The Park is 2,200 squared kilometers that’s rich with Indigenous history. The wildlife is abundant, along with the permafrost lands, peaks and mountainous terrain. It’s about 1.5 hours from the city and follows Dempster Highway. Be prepared with your own food, water and supplies since Dawson is the closest city in range. The weather shifts fast in this environment, combined with the jagged land, be sure your fitness is up to snuff.

If you’d rather give horseback riding a shot, then you can do that here as well. They offer two-hour, half-day, full-day and overnight trips. With the latter of the collection, you get to stay in a nice cabin that sits along the riverbed. They’ll even provide snacks or a light meal on the other trips through Tombstone Park.

Depending on how adventurous you’re feeling, you can try becoming a member of the Sourtoe Cocktail Club. But hold up before screaming, “I volunteer!”

The drink actually comes from a long history when two brothers fled the police during a rum-run in the 1920s. As the story goes, one of the brothers tried to ease their dog sled team during a rough storm and his foot plunged into water. They kept going on their journey, because they feared being caught by police, until they had to pause…

Frostbite had taken his big toe! So, like any rational person he took a woodcutting axe and bam! No more toe.

However, they chose to remember the moment by preserving the frostbitten toe in alcohol. It was rediscovered a number of years later in an abandoned cabin. Eventually, the club was established and rules created. Apparently, 10 toes have been volunteered to the club since its inception.

So, what is the drink you may ask?

  • 1 ounce of alcohol
  • 1 dehydrated toe
  • Apparently… a little courage

They only have five rules too… one, you have to go to Sourdough Saloon and ask to see Captain River Rat, then buy a shot. Next is to pledge the oath, followed by watching a dehydrated toe dropped into your cup and finally: drink it. Apparently your lips must touch it.

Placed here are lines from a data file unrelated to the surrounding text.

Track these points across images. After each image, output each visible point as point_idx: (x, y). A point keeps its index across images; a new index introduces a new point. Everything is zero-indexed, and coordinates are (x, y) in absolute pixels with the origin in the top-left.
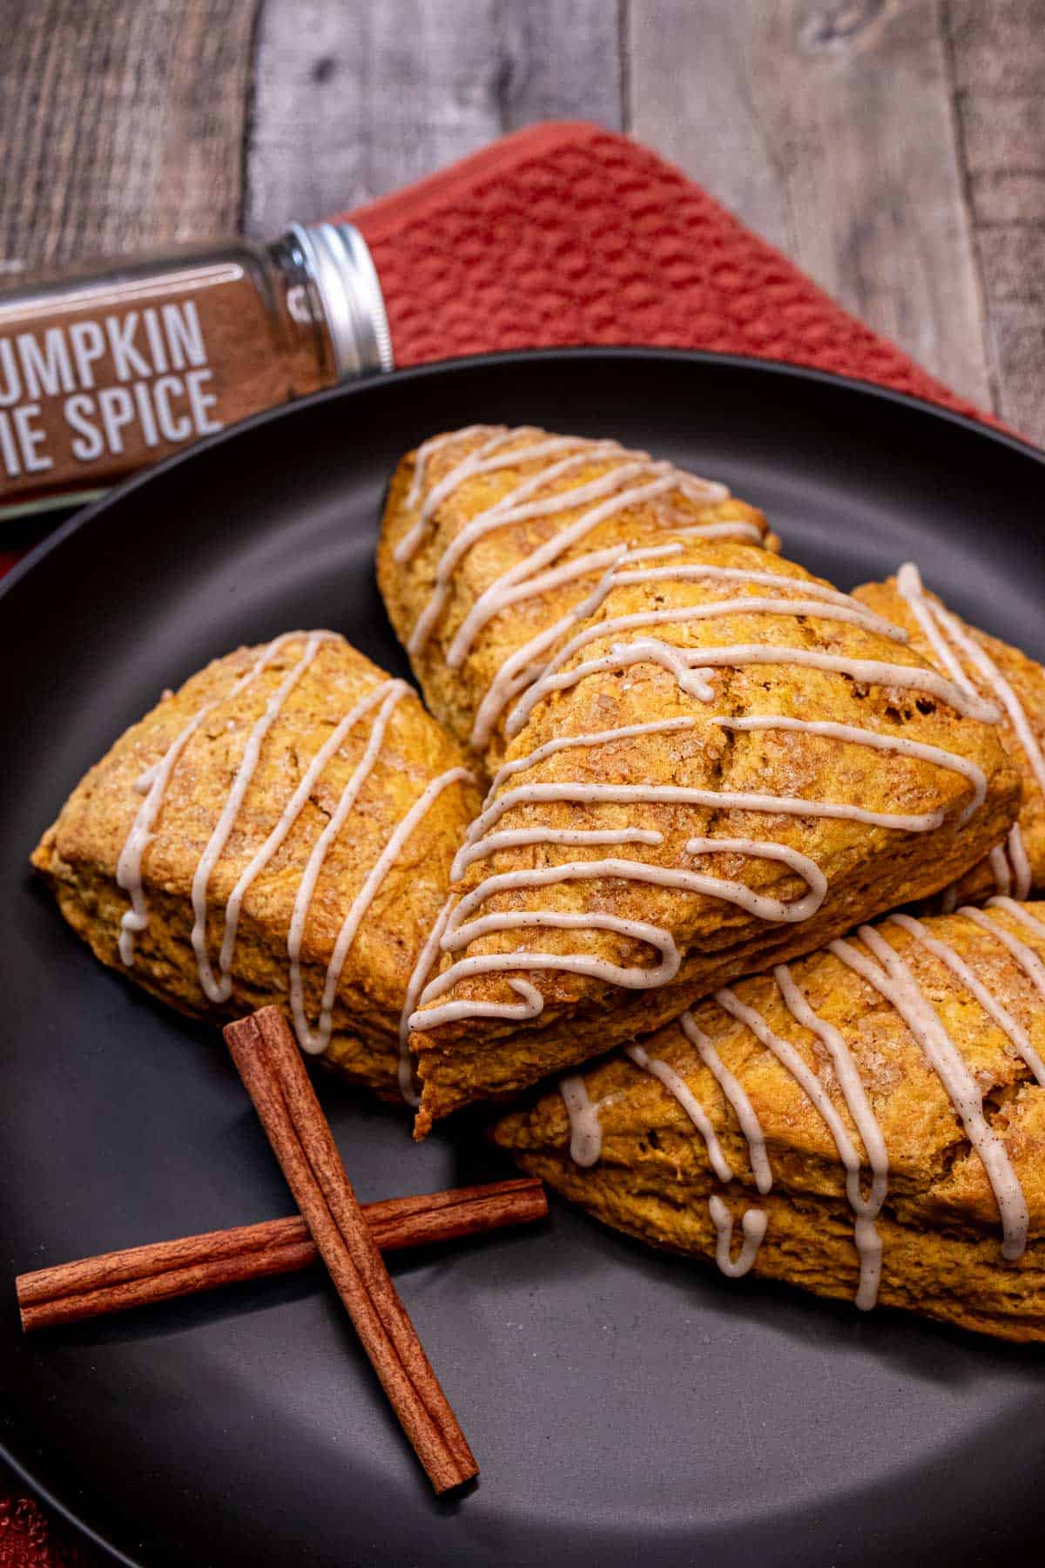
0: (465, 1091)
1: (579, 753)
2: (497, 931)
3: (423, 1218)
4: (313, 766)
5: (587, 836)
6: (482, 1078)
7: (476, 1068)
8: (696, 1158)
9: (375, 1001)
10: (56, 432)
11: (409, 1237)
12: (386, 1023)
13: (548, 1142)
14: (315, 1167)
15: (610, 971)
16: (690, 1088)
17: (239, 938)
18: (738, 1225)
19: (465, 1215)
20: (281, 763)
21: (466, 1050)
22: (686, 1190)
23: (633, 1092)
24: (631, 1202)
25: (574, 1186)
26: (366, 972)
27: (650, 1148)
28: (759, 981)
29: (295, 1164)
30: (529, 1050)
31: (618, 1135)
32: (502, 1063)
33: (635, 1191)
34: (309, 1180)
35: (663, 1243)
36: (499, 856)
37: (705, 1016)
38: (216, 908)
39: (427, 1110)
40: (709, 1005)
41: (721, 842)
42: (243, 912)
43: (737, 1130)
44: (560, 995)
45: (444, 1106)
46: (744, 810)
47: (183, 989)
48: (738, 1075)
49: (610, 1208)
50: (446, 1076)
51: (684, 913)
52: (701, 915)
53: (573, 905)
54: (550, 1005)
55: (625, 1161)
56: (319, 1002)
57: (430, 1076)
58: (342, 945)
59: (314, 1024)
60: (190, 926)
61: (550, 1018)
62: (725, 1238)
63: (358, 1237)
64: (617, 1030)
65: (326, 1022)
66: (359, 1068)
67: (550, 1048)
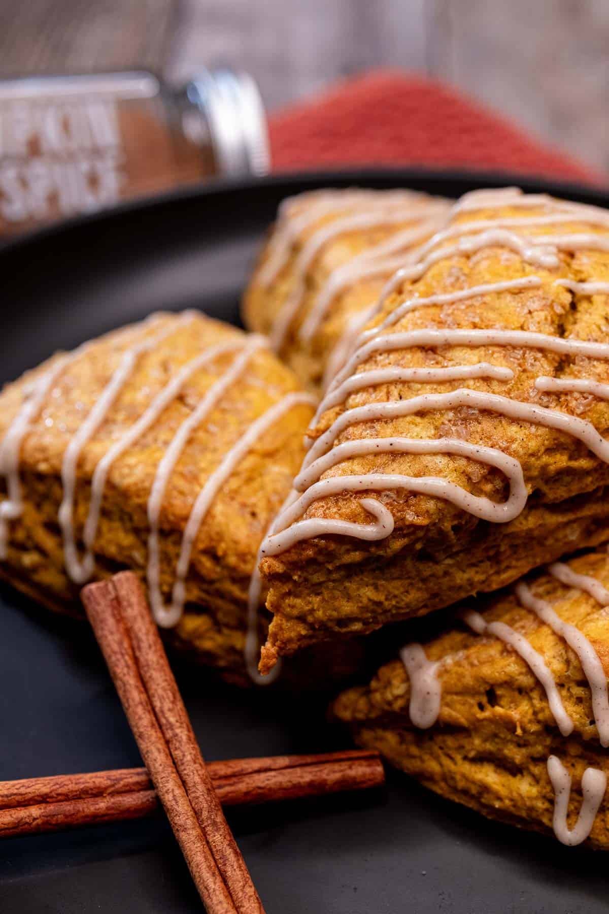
0: (311, 626)
1: (433, 311)
2: (350, 458)
3: (263, 776)
5: (438, 372)
6: (329, 613)
7: (323, 600)
8: (535, 713)
9: (227, 567)
11: (247, 793)
12: (236, 591)
13: (386, 707)
14: (160, 715)
15: (462, 495)
16: (531, 642)
17: (105, 513)
18: (577, 790)
19: (305, 776)
20: (153, 372)
21: (316, 578)
22: (524, 751)
23: (472, 651)
24: (467, 769)
25: (413, 757)
26: (220, 537)
27: (488, 706)
28: (593, 557)
29: (140, 710)
30: (376, 587)
31: (457, 694)
32: (349, 598)
33: (472, 754)
34: (153, 726)
35: (499, 810)
36: (353, 397)
37: (541, 590)
38: (84, 482)
39: (274, 645)
40: (544, 580)
41: (565, 382)
42: (110, 484)
43: (578, 677)
44: (410, 517)
45: (290, 640)
46: (589, 358)
47: (49, 578)
48: (580, 627)
49: (447, 778)
50: (293, 607)
51: (533, 445)
52: (549, 451)
53: (424, 434)
54: (401, 529)
55: (463, 721)
56: (174, 573)
57: (277, 607)
58: (199, 509)
59: (168, 599)
60: (58, 504)
61: (398, 545)
62: (563, 801)
63: (197, 779)
64: (461, 577)
65: (180, 592)
66: (207, 644)
67: (396, 587)
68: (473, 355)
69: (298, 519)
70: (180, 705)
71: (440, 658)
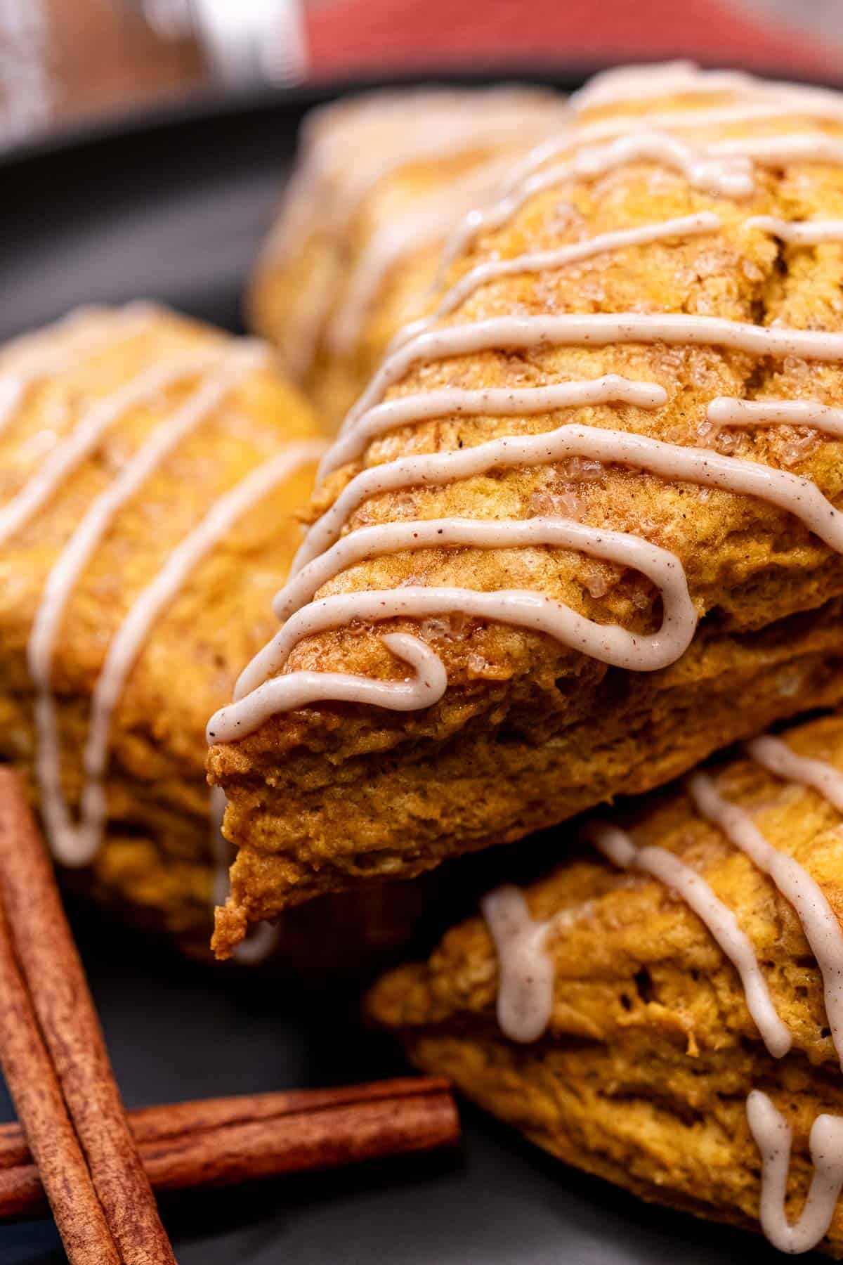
0: (307, 867)
1: (521, 283)
2: (369, 558)
3: (238, 1133)
5: (529, 395)
6: (338, 842)
7: (326, 820)
8: (722, 1015)
9: (172, 757)
11: (207, 1166)
12: (190, 798)
13: (460, 1003)
14: (46, 1028)
15: (571, 623)
16: (713, 886)
18: (802, 1152)
19: (314, 1130)
21: (312, 780)
22: (704, 1082)
23: (609, 901)
24: (604, 1112)
25: (506, 1090)
26: (159, 703)
27: (639, 1003)
30: (424, 794)
31: (583, 979)
32: (374, 816)
33: (612, 1087)
34: (33, 1049)
35: (662, 1190)
36: (376, 445)
37: (735, 786)
39: (239, 903)
40: (738, 767)
41: (764, 406)
43: (799, 951)
44: (477, 665)
45: (268, 894)
46: (810, 361)
48: (800, 858)
49: (570, 1128)
50: (270, 834)
51: (704, 525)
52: (735, 535)
53: (502, 510)
54: (459, 688)
55: (594, 1028)
56: (80, 767)
57: (242, 835)
58: (120, 654)
59: (76, 815)
61: (457, 716)
62: (777, 1172)
63: (109, 1148)
64: (581, 771)
66: (149, 893)
67: (461, 792)
68: (590, 362)
69: (273, 673)
70: (85, 1009)
71: (552, 913)
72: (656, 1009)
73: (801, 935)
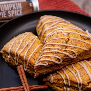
0: (40, 74)
1: (53, 40)
2: (44, 57)
3: (35, 87)
4: (28, 43)
5: (53, 48)
7: (41, 71)
8: (63, 82)
9: (32, 65)
10: (7, 14)
11: (33, 89)
13: (48, 81)
14: (24, 81)
15: (55, 61)
16: (63, 75)
17: (19, 58)
18: (67, 90)
19: (39, 87)
20: (25, 42)
21: (40, 69)
22: (62, 86)
23: (57, 75)
24: (56, 87)
25: (50, 85)
26: (31, 62)
28: (70, 65)
29: (22, 81)
30: (47, 70)
31: (55, 80)
36: (45, 50)
38: (17, 55)
39: (36, 75)
40: (65, 67)
41: (67, 49)
42: (19, 56)
45: (38, 75)
46: (69, 46)
47: (13, 64)
49: (54, 88)
50: (38, 72)
51: (63, 56)
52: (64, 57)
53: (52, 55)
54: (49, 65)
55: (56, 82)
56: (26, 65)
58: (29, 59)
59: (26, 68)
60: (14, 57)
61: (49, 66)
63: (28, 88)
64: (55, 68)
65: (27, 67)
66: (30, 72)
67: (49, 70)
68: (57, 46)
70: (27, 80)
71: (54, 76)
72: (59, 82)
73: (67, 78)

If you’re not up to the challenge just have yourself a regular cocktail, grub and sit back to enjoy the lively atmosphere.

Work off that meal, or Sourtoe, with a gentle walk around the city at Ninth Avenue Trail. It’s only about 30-45 minutes but you’ll get to see the town in a fresh, engaging light. If it’s not long enough, this trail connects to a multitude of others. Or, sneak into the core of downtown with this trail.


For such a small town, there are over 20 selections for places to stay. From camping sites to RVs to rental lodges and luxury hotels. You can even find yourself a quant or modern cabin.

If you’d rather leave the planning to someone more knowledgeable about the area then pick a package that suits you. Want to capture the aurora borealis? There’s a three-day, two-night bundle designed specifically for those who have longed to see the spectacle.

Want to take an arctic safari? Yep, there’s one of those as well. It’s a weeklong and not overly expensive either. It requires a minimum of four people, and only takes place in the fall. But you’ll get to see a wide array of terrain, wildlife and maybe even the aurora lighting up.

It’s more than a small, outdated town. It’s lively, upbeat and priceless to visit. Get some history, relaxation and excitement all in one location.